Gli slogan sono più che nostalgia: illustrano in maniera commovente quello di cui in effetti non si discute più – i diritti delle donne, la cittadinanza laica che superi le identità più primordiali di oggi (musulmani sunniti, musulmani sciiti, cristiani, e così via), e l’enorme divario tra ricchi e poveri. Per molti movimenti islamici, lo Stato sociale è un problema di beneficenza e di magnanimità, non riguarda la ristrutturazione della società.

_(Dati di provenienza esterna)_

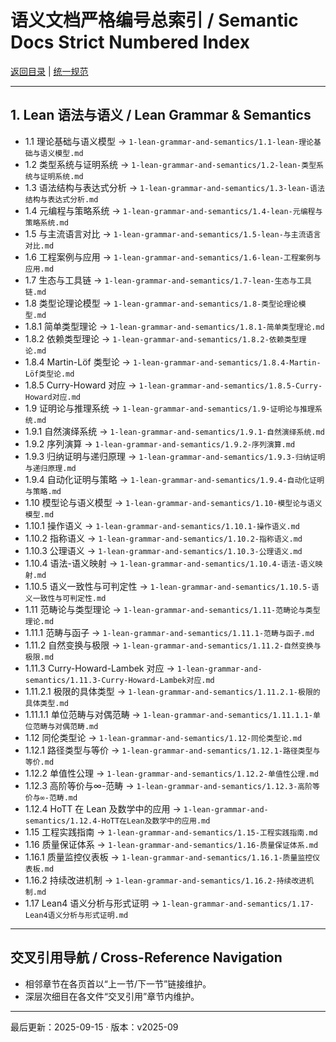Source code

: # 语义文档严格编号总索引 / Semantic Docs Strict Numbered Index

[返回目录](./CONTINUOUS_PROGRESS.md) | [统一规范](./CONTENT_STANDARDS.md)

---

## 1. Lean 语法与语义 / Lean Grammar & Semantics

- 1.1 理论基础与语义模型 → `1-lean-grammar-and-semantics/1.1-lean-理论基础与语义模型.md`
- 1.2 类型系统与证明系统 → `1-lean-grammar-and-semantics/1.2-lean-类型系统与证明系统.md`
- 1.3 语法结构与表达式分析 → `1-lean-grammar-and-semantics/1.3-lean-语法结构与表达式分析.md`
- 1.4 元编程与策略系统 → `1-lean-grammar-and-semantics/1.4-lean-元编程与策略系统.md`
- 1.5 与主流语言对比 → `1-lean-grammar-and-semantics/1.5-lean-与主流语言对比.md`
- 1.6 工程案例与应用 → `1-lean-grammar-and-semantics/1.6-lean-工程案例与应用.md`
- 1.7 生态与工具链 → `1-lean-grammar-and-semantics/1.7-lean-生态与工具链.md`
- 1.8 类型论理论模型 → `1-lean-grammar-and-semantics/1.8-类型论理论模型.md`
- 1.8.1 简单类型理论 → `1-lean-grammar-and-semantics/1.8.1-简单类型理论.md`
- 1.8.2 依赖类型理论 → `1-lean-grammar-and-semantics/1.8.2-依赖类型理论.md`
- 1.8.4 Martin-Löf 类型论 → `1-lean-grammar-and-semantics/1.8.4-Martin-Löf类型论.md`
- 1.8.5 Curry-Howard 对应 → `1-lean-grammar-and-semantics/1.8.5-Curry-Howard对应.md`
- 1.9 证明论与推理系统 → `1-lean-grammar-and-semantics/1.9-证明论与推理系统.md`
- 1.9.1 自然演绎系统 → `1-lean-grammar-and-semantics/1.9.1-自然演绎系统.md`
- 1.9.2 序列演算 → `1-lean-grammar-and-semantics/1.9.2-序列演算.md`
- 1.9.3 归纳证明与递归原理 → `1-lean-grammar-and-semantics/1.9.3-归纳证明与递归原理.md`
- 1.9.4 自动化证明与策略 → `1-lean-grammar-and-semantics/1.9.4-自动化证明与策略.md`
- 1.10 模型论与语义模型 → `1-lean-grammar-and-semantics/1.10-模型论与语义模型.md`
- 1.10.1 操作语义 → `1-lean-grammar-and-semantics/1.10.1-操作语义.md`
- 1.10.2 指称语义 → `1-lean-grammar-and-semantics/1.10.2-指称语义.md`
- 1.10.3 公理语义 → `1-lean-grammar-and-semantics/1.10.3-公理语义.md`
- 1.10.4 语法-语义映射 → `1-lean-grammar-and-semantics/1.10.4-语法-语义映射.md`
- 1.10.5 语义一致性与可判定性 → `1-lean-grammar-and-semantics/1.10.5-语义一致性与可判定性.md`
- 1.11 范畴论与类型理论 → `1-lean-grammar-and-semantics/1.11-范畴论与类型理论.md`
- 1.11.1 范畴与函子 → `1-lean-grammar-and-semantics/1.11.1-范畴与函子.md`
- 1.11.2 自然变换与极限 → `1-lean-grammar-and-semantics/1.11.2-自然变换与极限.md`
- 1.11.3 Curry-Howard-Lambek 对应 → `1-lean-grammar-and-semantics/1.11.3-Curry-Howard-Lambek对应.md`
- 1.11.2.1 极限的具体类型 → `1-lean-grammar-and-semantics/1.11.2.1-极限的具体类型.md`
- 1.11.1.1 单位范畴与对偶范畴 → `1-lean-grammar-and-semantics/1.11.1.1-单位范畴与对偶范畴.md`
- 1.12 同伦类型论 → `1-lean-grammar-and-semantics/1.12-同伦类型论.md`
- 1.12.1 路径类型与等价 → `1-lean-grammar-and-semantics/1.12.1-路径类型与等价.md`
- 1.12.2 单值性公理 → `1-lean-grammar-and-semantics/1.12.2-单值性公理.md`
- 1.12.3 高阶等价与∞-范畴 → `1-lean-grammar-and-semantics/1.12.3-高阶等价与∞-范畴.md`
- 1.12.4 HoTT 在 Lean 及数学中的应用 → `1-lean-grammar-and-semantics/1.12.4-HoTT在Lean及数学中的应用.md`
- 1.15 工程实践指南 → `1-lean-grammar-and-semantics/1.15-工程实践指南.md`
- 1.16 质量保证体系 → `1-lean-grammar-and-semantics/1.16-质量保证体系.md`
- 1.16.1 质量监控仪表板 → `1-lean-grammar-and-semantics/1.16.1-质量监控仪表板.md`
- 1.16.2 持续改进机制 → `1-lean-grammar-and-semantics/1.16.2-持续改进机制.md`
- 1.17 Lean4 语义分析与形式证明 → `1-lean-grammar-and-semantics/1.17-Lean4语义分析与形式证明.md`

---

## 交叉引用导航 / Cross-Reference Navigation

- 相邻章节在各页首以“上一节/下一节”链接维护。
- 深层次细目在各文件“交叉引用”章节内维护。

---

最后更新：2025-09-15 · 版本：v2025-09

“Radicale” è una parola che i giornalisti spesso mettono in campo. Lo stesso vale per “militante”. Sono termini convenzionali, e, come tali, fanno ben poco per descrivere quello che rappresenta davvero oggi l’opposizione islamica.

“Sono radicali solo nel senso che rifiutano l’egemonia israeliana nella regione”, dice Karim Makdisi, professore all’American University di Beirut. In effetti, Hezbollah ha messo da parte molto tempo fa l’imposizione del conservatorismo sociale in Libano per unificare il suo elettorato non omogeneo. Mentre 25 anni fa chiedeva uno Stato islamico sul modello dell’Iran, ora è parte salda dell’ordine confessionale prevalente. Così come i Fratelli Musulmani in Egitto e il Partito per la Giustizia e lo Sviluppo  in Turchia, Hezbollah contribuisce a rappresentare una classe media in ascesa. “ Non sono assolutamente contro lo Stato”, dice Elias Khoury, scrittore e critico libanese. “L’unica cosa è che vogliono dominarlo a modo loro”.

Il loro maggiore retaggio potrebbe essere sul conflitto israelo-palestinese, in cui sia Israele che i suoi oppositori islamici si sono inesorabilmente allontanati da una lotta tra nazionalismi in competizione verso uno scontro tra religioni storico – più messianico, più basato sulle identità quali musulmani ed ebrei, e , in questo, più pericoloso. L’aver portato il sacro all’interno del dibattito  rende il compromesso completamente più difficile. Fondamentalismo ebraico contro fondamentalismo islamico, lo chiama Khoury: “É il segnale di una catastrofe, e questa è la situazione in cui ci troviamo ora”.

A Shatila, un campo profughi palestinese in Libano dove miliziani cristiani massacrarono centinaia e forse anche di più dopo che i combattenti palestinesi si erano ritirati nel 1982, c’è ancora l’iconografia di un’epoca passata. Ma i poster di Arafat e le massime del suo movimento, Fatah, sono sbiaditi. Persino le immagini sembrano obsolete; le montature degli occhiali sono spesse e fuori moda. “La nazione di Maometto”, recitano adesso gli slogan.

Si snodano lungo la stradina, oltre i bambini palestinesi che giocano nelle discariche privi di quasi ogni speranza di tornare nella terra dei loro antenati, oltre i fili elettrici intricati che formano una ragnatela e che in quanto a malfunzionamento fanno a gara con quelli di Baghdad, oltre il tanfo rivelatore dei liquami. “Il martirio è vita”, recita un poster. “Jihad fino alla vittoria o martirio”, aggiunge un altro.

Nella sua drogheria, Ghassan Abdel-Hadi, padre di quattro figli, siede con alcuni parenti pochi giorni dopo la visita di Ahmadinejad. In fondo alla via c’è stata una denuncia dell’Autorità Palestinese, accusata di essere dei “lacchè americani”. Un commerciante elogia Hezbollah per aver pagato l’operazione di suo padre. Lo stesso Abdel-Hadi non è un ideologo . Nutre garbatamente delle speranze anche se, in modo pragmatico, teme il peggio.

“Quando nessuno ti sostiene, devi fare affidamento su Dio”, dice il negoziante. “Riponi la tua fiducia in lui e vai avanti per affrontare quello che ti aspetta”.